Bon, ceci étant dit, n’empêche, le poème peut se saisir de la violence autour de lui comme de n’importe quel objet du monde, et aiguiser ses mots à tous les sentiments et pensées qui peuvent lui venir alors, même si cela restera vain sans doute quant au devenir de cette violence, même s’il est toujours difficile de juger la violence des autres qui nous renvoie si fortement à la nôtre qu’on voudrait le plus souvent ne pas reconnaître. Son cul toujours posé entre deux ou plusieurs chaises, le poème ne se retrouve jamais vraiment assis de façon heureuse.

 

 

Une question plus générale, sur un autre ensemble qu'offre à lire ce volume : Quelque chose de mal raconté. La poésie raconte-t-elle ?

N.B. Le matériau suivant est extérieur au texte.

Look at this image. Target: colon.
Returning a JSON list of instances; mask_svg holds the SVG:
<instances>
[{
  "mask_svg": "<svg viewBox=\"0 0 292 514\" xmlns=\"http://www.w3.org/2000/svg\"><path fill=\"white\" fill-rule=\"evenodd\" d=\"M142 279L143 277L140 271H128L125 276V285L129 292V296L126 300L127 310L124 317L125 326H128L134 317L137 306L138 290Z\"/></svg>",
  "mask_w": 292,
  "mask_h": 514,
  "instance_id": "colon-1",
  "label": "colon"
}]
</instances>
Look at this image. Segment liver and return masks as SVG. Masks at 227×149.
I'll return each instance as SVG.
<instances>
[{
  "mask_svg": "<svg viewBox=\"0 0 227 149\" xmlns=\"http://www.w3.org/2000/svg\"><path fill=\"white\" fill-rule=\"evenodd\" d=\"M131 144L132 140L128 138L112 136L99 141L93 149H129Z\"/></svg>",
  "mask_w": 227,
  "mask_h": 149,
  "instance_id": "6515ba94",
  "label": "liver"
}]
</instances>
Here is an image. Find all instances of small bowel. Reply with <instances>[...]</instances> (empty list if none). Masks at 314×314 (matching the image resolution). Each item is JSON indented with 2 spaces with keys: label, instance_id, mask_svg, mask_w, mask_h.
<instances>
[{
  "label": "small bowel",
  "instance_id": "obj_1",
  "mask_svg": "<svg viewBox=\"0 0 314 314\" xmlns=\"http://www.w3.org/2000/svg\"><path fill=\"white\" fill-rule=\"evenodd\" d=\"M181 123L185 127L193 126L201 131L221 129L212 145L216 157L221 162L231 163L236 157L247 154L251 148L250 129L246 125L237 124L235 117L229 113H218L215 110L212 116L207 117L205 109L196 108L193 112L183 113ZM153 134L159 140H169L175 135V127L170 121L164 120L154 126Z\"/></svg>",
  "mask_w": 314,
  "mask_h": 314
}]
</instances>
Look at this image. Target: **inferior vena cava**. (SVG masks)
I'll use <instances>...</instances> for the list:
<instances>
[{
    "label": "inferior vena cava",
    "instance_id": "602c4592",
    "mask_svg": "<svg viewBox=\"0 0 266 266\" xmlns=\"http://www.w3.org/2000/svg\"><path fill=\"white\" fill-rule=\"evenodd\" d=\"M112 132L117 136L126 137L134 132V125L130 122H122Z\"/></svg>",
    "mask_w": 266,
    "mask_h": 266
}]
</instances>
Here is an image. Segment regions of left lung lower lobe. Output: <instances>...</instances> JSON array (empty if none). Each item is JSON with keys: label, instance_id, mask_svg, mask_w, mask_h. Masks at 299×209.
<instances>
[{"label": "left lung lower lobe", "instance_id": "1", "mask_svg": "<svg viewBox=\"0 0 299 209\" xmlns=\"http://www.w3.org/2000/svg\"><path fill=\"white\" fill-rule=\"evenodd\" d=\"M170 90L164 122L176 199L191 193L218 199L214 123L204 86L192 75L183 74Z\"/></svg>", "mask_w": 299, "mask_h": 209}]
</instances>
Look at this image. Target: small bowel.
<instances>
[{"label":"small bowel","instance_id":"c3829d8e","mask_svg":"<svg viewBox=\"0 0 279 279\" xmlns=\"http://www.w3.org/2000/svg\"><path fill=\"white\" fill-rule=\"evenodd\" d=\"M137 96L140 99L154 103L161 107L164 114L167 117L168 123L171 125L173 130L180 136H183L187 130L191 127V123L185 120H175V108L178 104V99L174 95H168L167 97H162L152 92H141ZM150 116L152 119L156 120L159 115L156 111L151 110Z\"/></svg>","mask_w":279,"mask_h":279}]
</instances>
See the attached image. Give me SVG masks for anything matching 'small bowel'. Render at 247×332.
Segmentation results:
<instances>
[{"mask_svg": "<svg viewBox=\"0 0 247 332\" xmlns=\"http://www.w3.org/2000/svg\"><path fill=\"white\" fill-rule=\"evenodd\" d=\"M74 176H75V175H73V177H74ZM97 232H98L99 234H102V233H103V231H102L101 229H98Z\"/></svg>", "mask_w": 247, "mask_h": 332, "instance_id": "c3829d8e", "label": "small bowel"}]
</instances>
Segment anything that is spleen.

Dès qu’on met deux mots ensemble il y a commencement de récit, et même, je l’ai déjà dit ailleurs, tout mot est rempli de récits avec la turbulence des sèmes qui en font de vraies halles bien bruyantes et remuantes. Et par ailleurs, la possibilité de « raconter »  est bien inscrite dans le génome de la langue, alors je ne vois pas pourquoi le poème s’en priverait. Le poème, à mon sens, se passionne pour pétrir en ses formes tous les matériaux de la langue. Et, pour m’insurger ici contre certains interdits, aussi bien les plus niais sentimentalismes (je veux dire les formes rhétoriques de ce sentimentalisme) que les bavardages des plus communs reportages. Je n’ai nullement envie ou de croire choisir les mots les plus nobles de la « tribu » pour écrire. Mais pas envie non plus à l’inverse de valoriser ce qui leur serait contraire. Donc le récit, oui : il peut emporter le lecteur, le bousculer ou le dorloter à l’occasion. Mais il peut aussi mal raconter et en prévenir ce même lecteur. Mal raconter parce que certes ce n’est pas facile de bien raconter, mais parce que mal raconter cela peut aussi surprendre et même mieux dire.  

 

Le 9ème poème de cet ensemble commence ainsi :

 

À des moments c'est comme si plus rien à écrire
et quand même une sorte d'obstination qu'on a
pour arranger ensemble des mesures de mots parolés
prévient que c'est pas fini malgré
que pourtant ça vaudrait peut-être mieux
d'en rester là, mal content sans doute mais
qu'est-ce qu'on pourra faire d'autre ?
le rythme les mots familiers repris
ça fait que porter la même question plus loin ;
ou alors, dans cet à peine déplacement du poème,
quoi d'autre qui importe ?

 

 

Antoine Emaz, dans sa préface, précise que « bonne ou rude, la vie donne toujours de quoi écrire, sans cesse, et c'est heureux ainsi » .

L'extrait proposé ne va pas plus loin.